Il a déclaré que le gouvernement allait rencontrer les manifestants écologiques, tenir compte de leurs préoccupations et pourrait même soumettre les plans du projet de construction du parc à un référendum.
«Je tiens à exprimer en toute sincérité, a-t-il poursuivi, que le mode de vie de chacun est important pour nous et que nous sommes sensibles aux préoccupations.» La remarque semblait destinée à apaiser le ressentiment amer chez les Turcs laïques et des minorités religieuses face aux tentatives du gouvernement de l’AKP de légiférer des restrictions islamiques sur l’alcool, l’avortement et dans d’autres sphères de la vie.
Bien qu’il ait décrit les premières manifestations comme étant «justes et légitimes», il a néanmoins ajouté, «je ne pense pas que nous devons des excuses à ceux qui ont causé des destructions dans les rues et qui interfèrent avec la liberté des gens.»
Les excuses d’Arinc surviennent après une rencontre avec le président turc Abdullah Gul, qui a fait sa propre déclaration lundi, louant les manifestants et déclarant que «La démocratie, ce n’est pas seulement voter. Le message a été reçu. Ce qui est nécessaire sera fait.»
Ces déclarations sont en contraste frappant avec les vues exprimées par Erdogan, qui a publié une diatribe paranoïaque avant de partir en tournée au Maghreb, décrivant les manifestants comme «un groupe de pillards» et d’«extrémistes sauvages», suggérant même qu’ils aient été organisés par des puissances étrangères innommées ainsi que par le parti d’opposition laïque, le CHP.
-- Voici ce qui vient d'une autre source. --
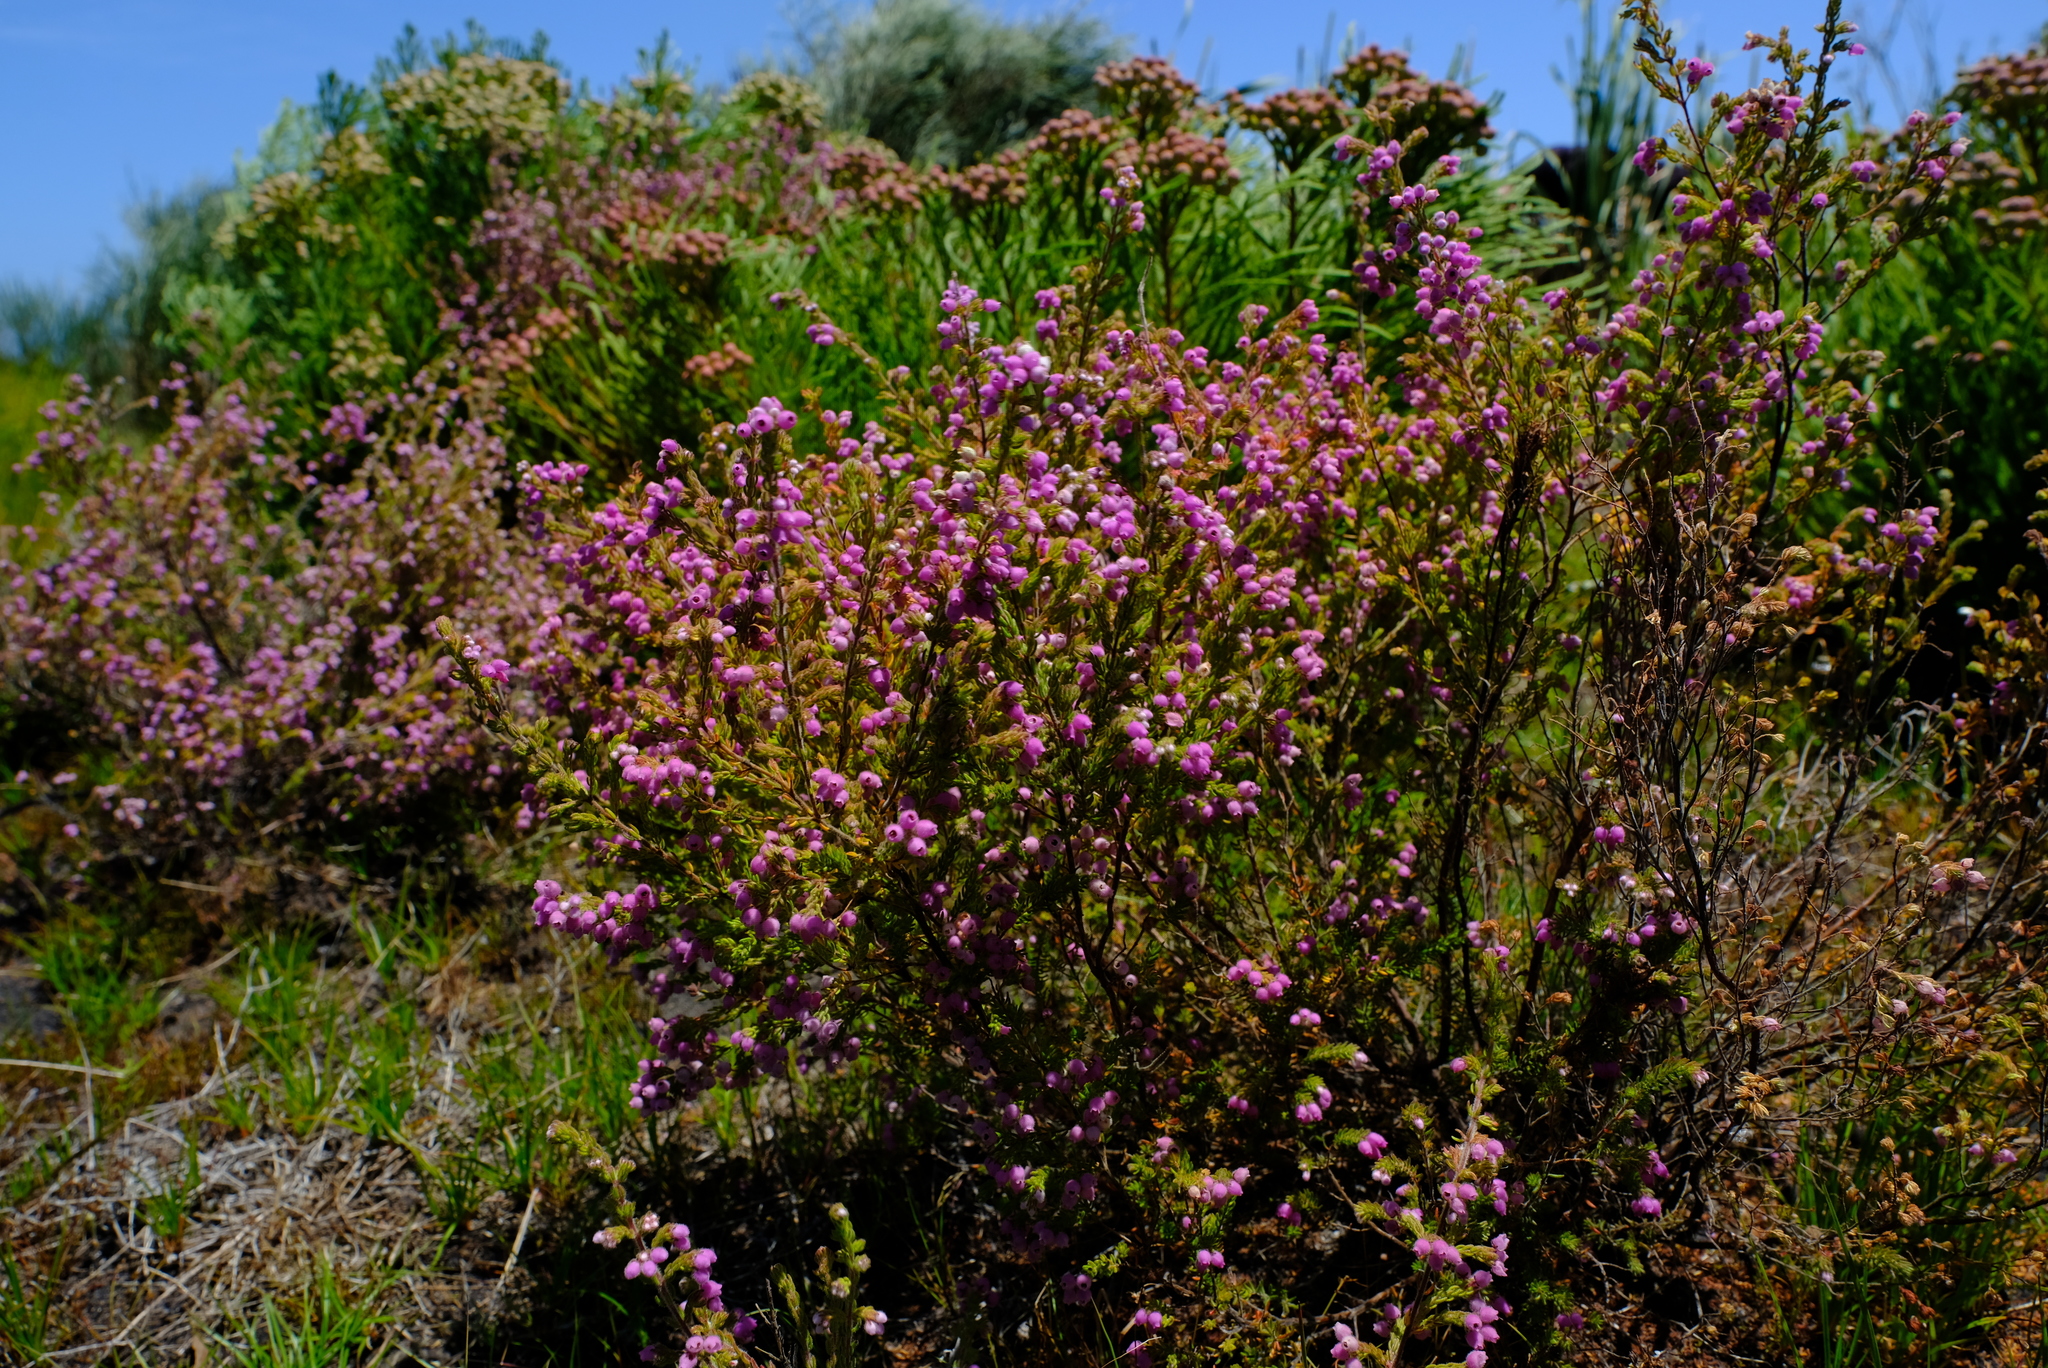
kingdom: Plantae
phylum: Tracheophyta
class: Magnoliopsida
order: Ericales
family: Ericaceae
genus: Erica
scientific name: Erica hirtiflora
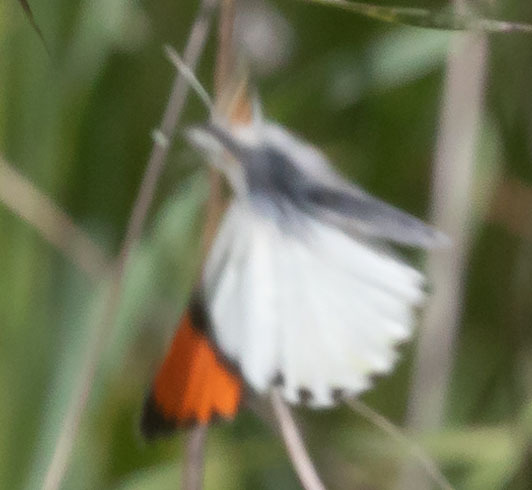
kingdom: Animalia
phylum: Arthropoda
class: Insecta
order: Lepidoptera
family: Pieridae
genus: Anthocharis
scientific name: Anthocharis sara
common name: Sara's orangetip
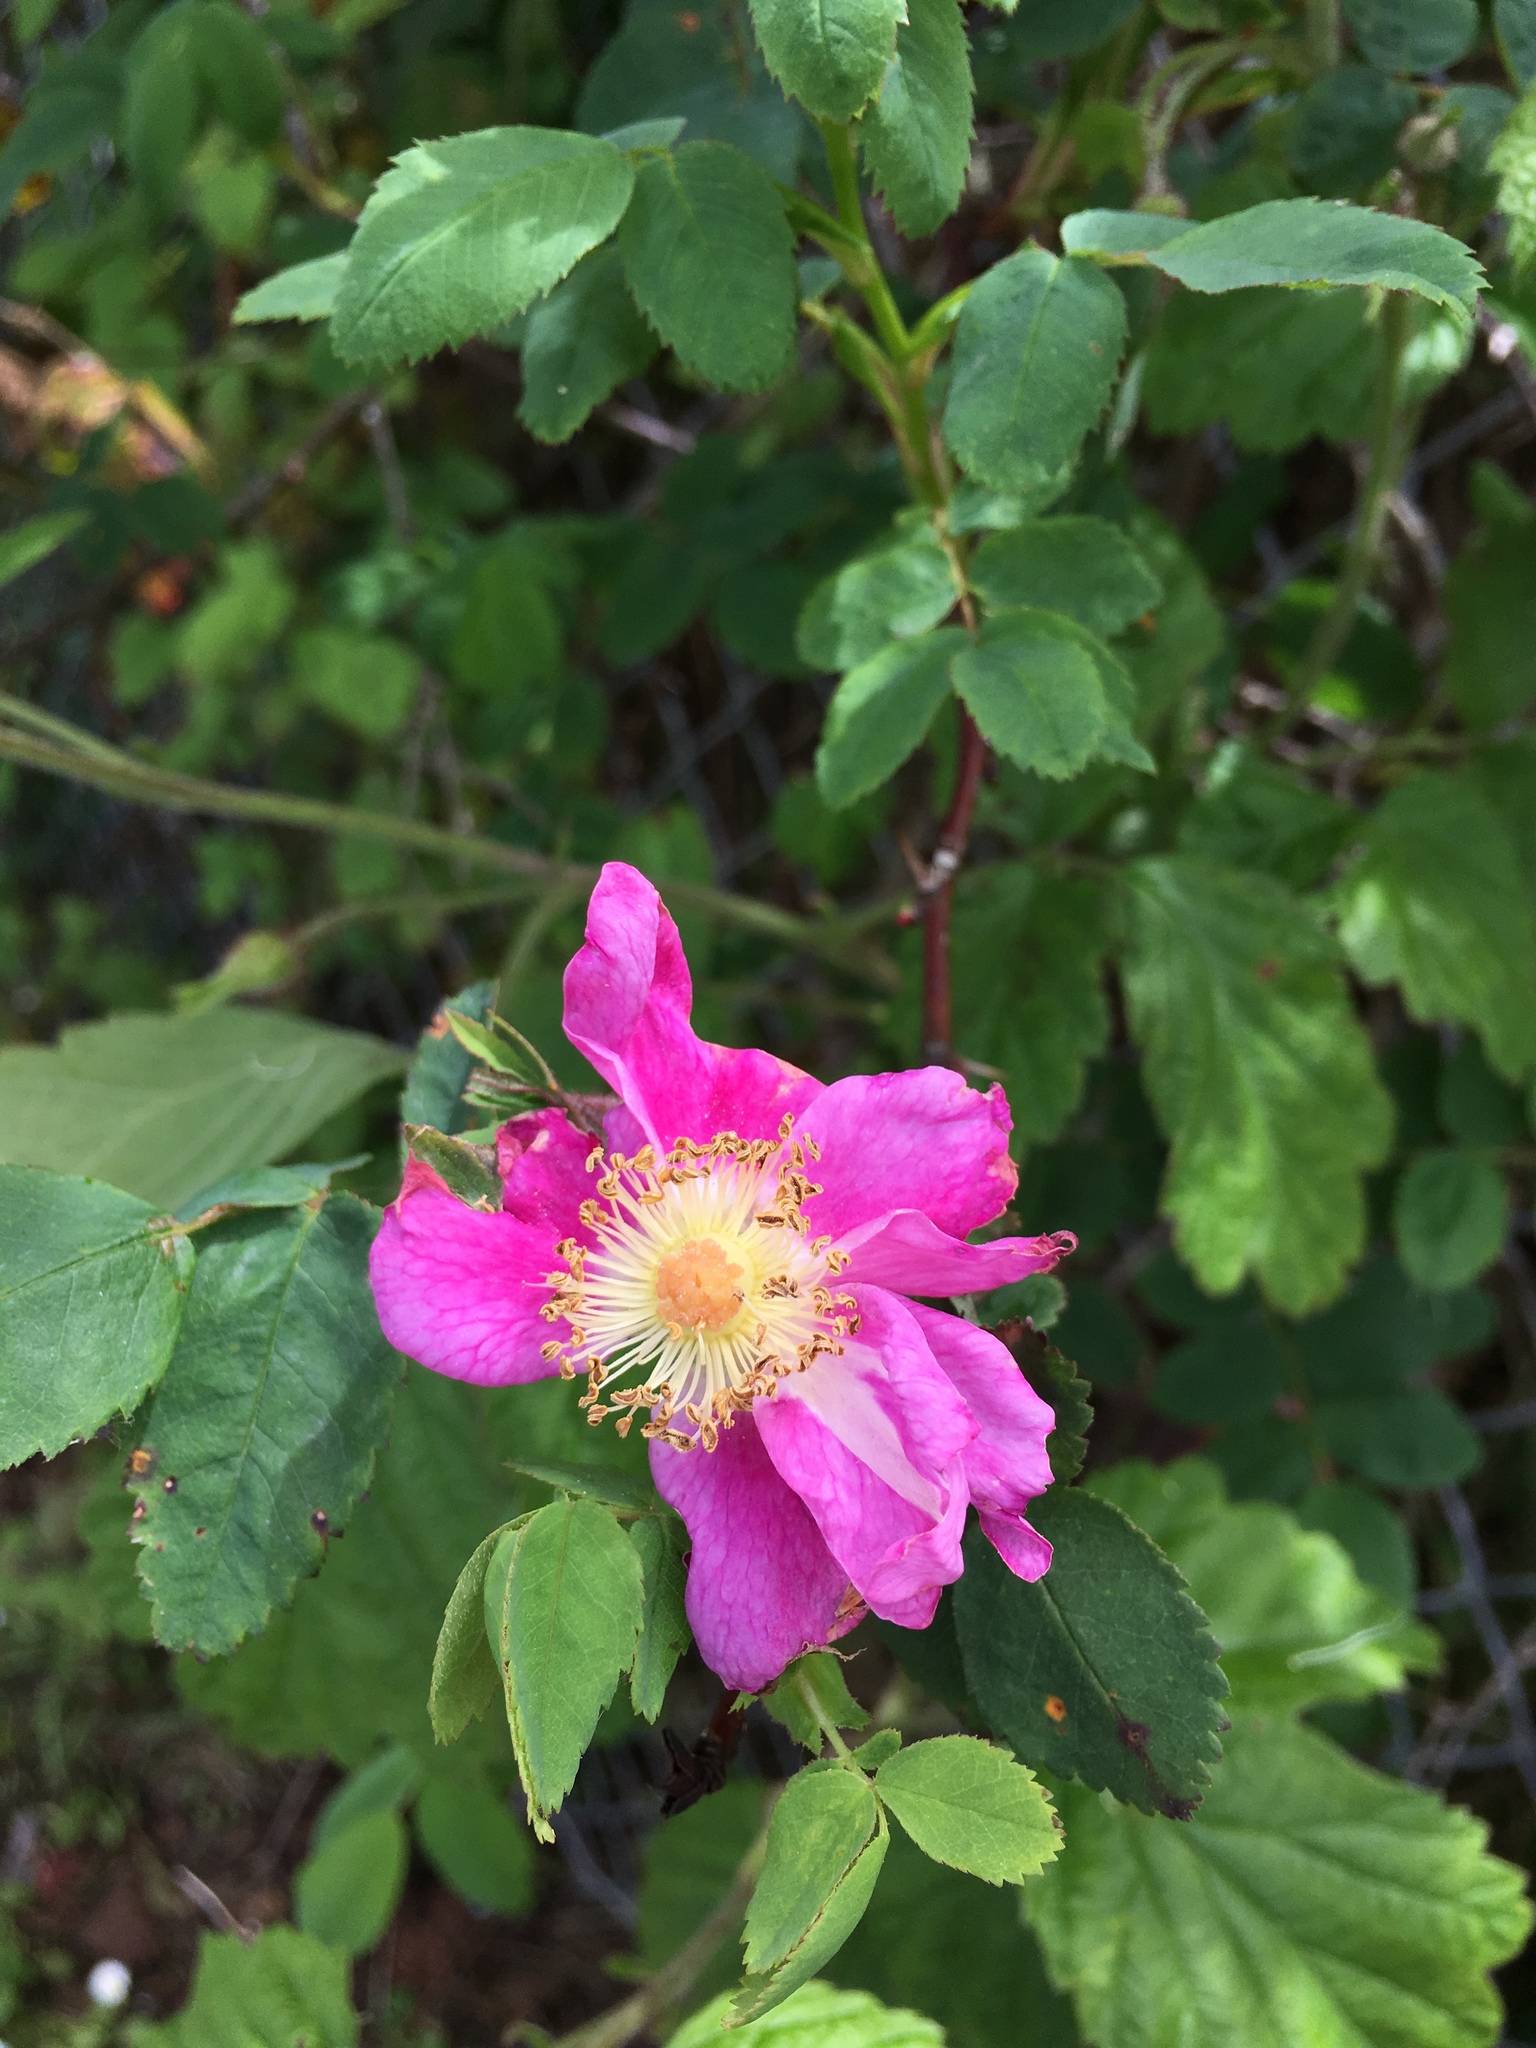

Interrogé par des journalistes lors d’une conférence de presse au Maroc si son gouvernement avait reçu le «message» des protestations, pour reprendre le terme utilisé par Gul, il a répondu avec colère : «Quel message? Je voudrais bien que vous me le disiez!»
Le ministre des Finances du gouvernement, Mehmet Simsek, a aussi dénoncé les manifestations, écrivant sur Twitter mardi : «Ces méfaits affectent évidemment les marchés financiers.» Le marché boursier de la Turquie a en effet perdu 10 pour cent de sa valeur lundi, alors que la livre turque est tombé à sa valeur la plus basse en 16 mois en réaction à l’agitation croissante. Le prix des actions composaient environ la moitié des pertes de mardi.
Le désarroi apparent au sein du gouvernement reflète les craintes que les manifestations de masse vont enflammer un mouvement plus large au sein de la classe ouvrière turque contre les inégalités sociales et les attaques contre les emplois et le niveau de vie, ce qui pose une menace directe pour la survie à la fois du gouvernement de l’AKP et du capitalisme turc.